TO-DO LIST
[A] Name every group that, according to the passage on Judas's death, received Jesus from Judas and the mob.
[B] In the passage on Judas's death, what charge was Jesus wrongfully convicted of?
[C] Continue the passage on Judas's death from its last sentence, about the other disciples running and hiding.

TEXT SECTION
****************************************

Is there anything we can learn from the tragic death of Judas? We know the story. The religious leaders in Jerusalem wanted to have Jesus put to death. Judas approached them and offered to deliver Jesus into their hands. They offered Judas 30 pieces of silver to do so. After observing the Passover Meal, Jesus took his disciples to Mount Olivet, where the Garden of Gethsemane is located. In the garden, Jesus prayed to God with great agony about the most loving thing they could ever do: God the Father and Jesus the Son conspired to atone for the sins of anyone whose faith was placed in Jesus. After Jesus prayed, Judas appeared with a mob to seize and deliver him to Jerusalem's chief priests, scribes, and elders. Jesus was put on trial and wrongfully convicted of blasphemy. The penalty for blasphemy was death. Then, the religious leaders delivered Jesus to the Roman governor to be executed.

Matthew tells us that Judas was overcome with remorse. He returned to the chief priests to give back the silver, saying, "I have sinned by betraying innocent blood." When the priests refused the silver, Judas threw it into the temple, departed, and hung himself.

Let's think about Judas's actions in light of Peter's denials of Jesus. While Jesus was on trial, Peter was identified as a follower of Jesus. This happened three times, and Peter denied having anything to do with Jesus. In essence, Peter betrayed Jesus, though differently than Judas. The other disciples did the same, but differently, by running and hiding.

****************************************

DATA ENTRIES
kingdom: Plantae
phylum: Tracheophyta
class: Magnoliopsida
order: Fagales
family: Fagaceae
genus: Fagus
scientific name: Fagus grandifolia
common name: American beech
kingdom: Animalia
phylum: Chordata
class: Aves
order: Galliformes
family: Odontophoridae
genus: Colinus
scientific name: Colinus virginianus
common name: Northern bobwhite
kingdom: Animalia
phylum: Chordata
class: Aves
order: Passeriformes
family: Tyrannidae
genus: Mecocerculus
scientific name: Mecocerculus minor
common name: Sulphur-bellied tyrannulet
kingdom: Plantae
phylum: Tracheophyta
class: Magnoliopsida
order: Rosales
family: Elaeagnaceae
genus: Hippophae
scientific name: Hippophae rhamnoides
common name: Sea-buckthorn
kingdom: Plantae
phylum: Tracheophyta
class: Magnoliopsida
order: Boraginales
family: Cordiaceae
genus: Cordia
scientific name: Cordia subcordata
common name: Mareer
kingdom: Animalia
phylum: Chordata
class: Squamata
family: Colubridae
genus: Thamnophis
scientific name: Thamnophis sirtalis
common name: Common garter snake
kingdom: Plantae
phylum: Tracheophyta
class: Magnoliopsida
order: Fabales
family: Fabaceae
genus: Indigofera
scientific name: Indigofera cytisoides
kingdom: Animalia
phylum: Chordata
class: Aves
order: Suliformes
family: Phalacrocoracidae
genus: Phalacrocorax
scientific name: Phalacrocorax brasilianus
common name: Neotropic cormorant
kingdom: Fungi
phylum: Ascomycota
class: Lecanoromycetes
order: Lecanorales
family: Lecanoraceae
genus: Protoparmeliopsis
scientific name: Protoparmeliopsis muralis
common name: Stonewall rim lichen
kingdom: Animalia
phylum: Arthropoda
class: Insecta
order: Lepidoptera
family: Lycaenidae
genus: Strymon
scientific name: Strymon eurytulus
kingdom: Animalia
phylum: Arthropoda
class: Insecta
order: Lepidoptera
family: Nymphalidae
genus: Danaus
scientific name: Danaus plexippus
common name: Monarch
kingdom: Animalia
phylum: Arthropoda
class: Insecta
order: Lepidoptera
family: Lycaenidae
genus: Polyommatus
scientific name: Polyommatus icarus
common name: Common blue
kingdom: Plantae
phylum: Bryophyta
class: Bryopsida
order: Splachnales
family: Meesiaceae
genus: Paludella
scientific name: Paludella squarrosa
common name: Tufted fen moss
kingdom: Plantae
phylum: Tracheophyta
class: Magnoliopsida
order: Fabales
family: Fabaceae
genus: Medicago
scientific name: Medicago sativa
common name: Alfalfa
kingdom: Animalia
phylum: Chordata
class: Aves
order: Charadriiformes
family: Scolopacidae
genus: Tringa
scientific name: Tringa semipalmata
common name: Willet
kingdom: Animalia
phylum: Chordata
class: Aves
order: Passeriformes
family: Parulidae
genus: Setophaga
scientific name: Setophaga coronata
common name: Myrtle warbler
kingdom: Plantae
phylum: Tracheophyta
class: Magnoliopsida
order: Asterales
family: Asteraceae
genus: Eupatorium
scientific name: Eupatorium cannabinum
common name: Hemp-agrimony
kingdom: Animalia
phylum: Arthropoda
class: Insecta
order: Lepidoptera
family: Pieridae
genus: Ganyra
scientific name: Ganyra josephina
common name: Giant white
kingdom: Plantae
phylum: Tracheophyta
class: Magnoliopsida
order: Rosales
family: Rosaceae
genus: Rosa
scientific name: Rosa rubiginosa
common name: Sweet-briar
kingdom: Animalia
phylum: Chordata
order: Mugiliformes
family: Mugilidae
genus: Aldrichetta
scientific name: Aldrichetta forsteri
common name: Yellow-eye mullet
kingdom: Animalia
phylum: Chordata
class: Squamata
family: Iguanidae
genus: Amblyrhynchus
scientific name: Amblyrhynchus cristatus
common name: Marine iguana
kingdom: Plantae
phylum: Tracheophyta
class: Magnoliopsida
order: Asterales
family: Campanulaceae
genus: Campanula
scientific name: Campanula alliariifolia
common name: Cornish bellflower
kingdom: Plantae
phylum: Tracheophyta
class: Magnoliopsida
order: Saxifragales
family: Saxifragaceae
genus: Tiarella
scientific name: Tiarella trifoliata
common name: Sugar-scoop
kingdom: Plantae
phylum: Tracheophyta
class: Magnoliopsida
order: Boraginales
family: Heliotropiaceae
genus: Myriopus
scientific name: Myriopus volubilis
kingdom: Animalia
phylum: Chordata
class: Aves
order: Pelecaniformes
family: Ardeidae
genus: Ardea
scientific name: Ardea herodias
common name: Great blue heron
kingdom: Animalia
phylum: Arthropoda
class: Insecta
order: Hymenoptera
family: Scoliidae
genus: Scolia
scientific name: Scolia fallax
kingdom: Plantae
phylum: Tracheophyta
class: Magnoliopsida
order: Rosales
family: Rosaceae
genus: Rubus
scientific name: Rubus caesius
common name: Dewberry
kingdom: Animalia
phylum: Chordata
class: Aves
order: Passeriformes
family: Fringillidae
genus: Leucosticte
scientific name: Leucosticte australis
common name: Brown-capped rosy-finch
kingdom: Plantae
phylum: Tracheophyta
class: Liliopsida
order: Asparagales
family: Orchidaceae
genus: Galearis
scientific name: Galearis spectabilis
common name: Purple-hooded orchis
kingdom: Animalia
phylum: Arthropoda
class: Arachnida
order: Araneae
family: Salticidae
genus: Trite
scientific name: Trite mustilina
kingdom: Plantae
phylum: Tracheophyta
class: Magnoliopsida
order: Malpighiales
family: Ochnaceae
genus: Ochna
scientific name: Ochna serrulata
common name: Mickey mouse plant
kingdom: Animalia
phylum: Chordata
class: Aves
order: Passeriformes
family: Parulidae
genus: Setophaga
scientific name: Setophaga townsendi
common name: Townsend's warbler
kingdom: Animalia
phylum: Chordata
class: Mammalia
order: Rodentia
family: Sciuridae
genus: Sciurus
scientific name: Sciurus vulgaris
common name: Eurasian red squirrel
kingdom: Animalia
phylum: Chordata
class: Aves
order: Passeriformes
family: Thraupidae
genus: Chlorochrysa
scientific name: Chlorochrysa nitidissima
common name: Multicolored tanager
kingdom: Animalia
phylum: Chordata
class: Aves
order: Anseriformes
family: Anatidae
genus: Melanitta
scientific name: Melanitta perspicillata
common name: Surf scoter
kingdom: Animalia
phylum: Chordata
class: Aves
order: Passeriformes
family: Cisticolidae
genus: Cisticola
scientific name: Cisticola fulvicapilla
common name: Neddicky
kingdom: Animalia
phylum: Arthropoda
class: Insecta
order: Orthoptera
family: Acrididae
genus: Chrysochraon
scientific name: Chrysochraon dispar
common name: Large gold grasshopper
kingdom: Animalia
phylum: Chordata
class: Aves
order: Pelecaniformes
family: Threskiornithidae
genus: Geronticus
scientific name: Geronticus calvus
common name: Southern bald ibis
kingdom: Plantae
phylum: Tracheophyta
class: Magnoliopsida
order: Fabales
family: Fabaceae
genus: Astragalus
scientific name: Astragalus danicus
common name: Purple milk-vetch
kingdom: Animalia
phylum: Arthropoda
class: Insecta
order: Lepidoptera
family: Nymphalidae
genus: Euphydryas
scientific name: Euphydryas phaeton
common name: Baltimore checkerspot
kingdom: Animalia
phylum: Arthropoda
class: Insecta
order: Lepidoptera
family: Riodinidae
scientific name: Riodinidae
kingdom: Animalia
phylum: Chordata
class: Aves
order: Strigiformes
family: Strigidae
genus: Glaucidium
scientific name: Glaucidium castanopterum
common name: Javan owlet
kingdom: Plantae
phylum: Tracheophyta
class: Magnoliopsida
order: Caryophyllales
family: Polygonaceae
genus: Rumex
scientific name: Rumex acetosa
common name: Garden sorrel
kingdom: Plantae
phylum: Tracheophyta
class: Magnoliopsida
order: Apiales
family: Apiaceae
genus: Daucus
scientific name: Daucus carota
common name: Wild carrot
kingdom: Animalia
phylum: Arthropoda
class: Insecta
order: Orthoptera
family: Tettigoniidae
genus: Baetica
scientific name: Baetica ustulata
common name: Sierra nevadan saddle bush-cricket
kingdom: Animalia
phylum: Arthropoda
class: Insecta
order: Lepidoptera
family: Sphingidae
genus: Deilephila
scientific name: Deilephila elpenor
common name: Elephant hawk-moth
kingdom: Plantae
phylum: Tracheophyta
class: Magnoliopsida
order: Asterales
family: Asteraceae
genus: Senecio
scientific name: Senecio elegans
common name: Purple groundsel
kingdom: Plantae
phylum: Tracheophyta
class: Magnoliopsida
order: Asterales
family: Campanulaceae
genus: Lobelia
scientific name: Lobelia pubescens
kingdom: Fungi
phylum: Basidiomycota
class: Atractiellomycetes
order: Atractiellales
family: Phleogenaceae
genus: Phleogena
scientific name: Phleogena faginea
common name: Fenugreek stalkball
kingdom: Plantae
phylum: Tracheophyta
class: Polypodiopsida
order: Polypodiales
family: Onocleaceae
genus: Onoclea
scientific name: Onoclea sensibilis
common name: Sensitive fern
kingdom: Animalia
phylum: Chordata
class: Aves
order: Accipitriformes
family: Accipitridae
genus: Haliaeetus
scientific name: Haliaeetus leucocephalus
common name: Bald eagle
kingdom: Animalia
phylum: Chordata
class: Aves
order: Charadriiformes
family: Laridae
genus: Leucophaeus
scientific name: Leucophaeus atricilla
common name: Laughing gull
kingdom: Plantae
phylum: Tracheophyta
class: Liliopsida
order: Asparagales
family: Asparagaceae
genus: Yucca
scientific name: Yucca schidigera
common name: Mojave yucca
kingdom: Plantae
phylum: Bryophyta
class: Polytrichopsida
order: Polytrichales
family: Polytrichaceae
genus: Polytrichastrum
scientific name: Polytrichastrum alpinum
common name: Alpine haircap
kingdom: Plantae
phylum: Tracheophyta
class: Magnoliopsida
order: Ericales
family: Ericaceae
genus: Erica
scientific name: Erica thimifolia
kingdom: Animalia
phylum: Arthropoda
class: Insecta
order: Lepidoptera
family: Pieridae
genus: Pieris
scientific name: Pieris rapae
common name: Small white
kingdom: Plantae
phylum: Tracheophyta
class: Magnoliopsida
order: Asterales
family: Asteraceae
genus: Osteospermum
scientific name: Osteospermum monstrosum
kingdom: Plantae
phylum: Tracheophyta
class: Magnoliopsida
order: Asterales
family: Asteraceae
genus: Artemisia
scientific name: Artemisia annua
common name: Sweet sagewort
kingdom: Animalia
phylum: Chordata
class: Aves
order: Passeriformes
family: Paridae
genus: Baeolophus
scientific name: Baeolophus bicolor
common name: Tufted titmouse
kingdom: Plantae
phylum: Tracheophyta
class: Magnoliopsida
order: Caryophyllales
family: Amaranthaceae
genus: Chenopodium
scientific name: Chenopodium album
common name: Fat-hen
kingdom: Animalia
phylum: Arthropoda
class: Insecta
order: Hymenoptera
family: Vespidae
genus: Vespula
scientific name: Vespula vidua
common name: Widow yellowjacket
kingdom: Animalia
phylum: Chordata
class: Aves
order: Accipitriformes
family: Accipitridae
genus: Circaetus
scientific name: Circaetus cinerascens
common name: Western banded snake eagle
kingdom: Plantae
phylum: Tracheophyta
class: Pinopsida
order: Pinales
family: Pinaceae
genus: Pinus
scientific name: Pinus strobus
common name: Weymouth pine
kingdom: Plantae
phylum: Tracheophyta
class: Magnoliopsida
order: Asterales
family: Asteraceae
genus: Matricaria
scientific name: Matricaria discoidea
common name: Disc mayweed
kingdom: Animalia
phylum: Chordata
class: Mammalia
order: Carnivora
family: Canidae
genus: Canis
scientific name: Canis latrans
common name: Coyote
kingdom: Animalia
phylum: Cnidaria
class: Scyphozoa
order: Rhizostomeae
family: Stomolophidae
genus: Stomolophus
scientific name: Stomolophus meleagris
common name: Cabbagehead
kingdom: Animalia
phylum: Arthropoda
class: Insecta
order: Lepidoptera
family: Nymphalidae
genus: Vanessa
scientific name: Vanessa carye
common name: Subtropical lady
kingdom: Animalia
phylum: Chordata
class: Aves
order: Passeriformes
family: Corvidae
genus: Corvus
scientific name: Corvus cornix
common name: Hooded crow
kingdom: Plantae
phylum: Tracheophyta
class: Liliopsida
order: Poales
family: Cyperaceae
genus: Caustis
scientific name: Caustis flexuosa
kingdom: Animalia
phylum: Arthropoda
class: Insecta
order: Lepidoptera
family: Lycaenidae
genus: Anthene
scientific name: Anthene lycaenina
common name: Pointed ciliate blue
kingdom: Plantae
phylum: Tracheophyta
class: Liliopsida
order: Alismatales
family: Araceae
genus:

****************************************

WRITTEN RESPONSES
[A] chief priests, scribes, elders

[B] Blasphemy.

[C]
Let's fast forward the story of Peter after the resurrection of Jesus. The Gospel of John tells us that Jesus appeared to the disciples after they had a failed night of fishing. Jesus stood on the shore of the lake and called out to the disciples in their boat. He told them to cast their nets on the other side of the boat, and the nets overflowed with fish! At that moment, Peter recognized Jesus, jumped out of the boat, and swam to the shore. Jesus had a fire and bread and cooked fish to feed the disciples. Peter stood before Jesus and was asked, "Peter, do you love me?" Each time, Peter said that he loved Jesus. In that moment of grace, Peter's shame for denying Jesus was increased and finally released. Jesus told Peter to feed his sheep. When we read the Book of Acts, we see Peter was faithful to Jesus by "feeding" people the Word of God. God's Word gives and sustains true and everlasting life. (Pastors who love Jesus are most faithful when their concern is to feed the flock under their care when they offer Christ in teaching, preaching, the sacraments and prayer.)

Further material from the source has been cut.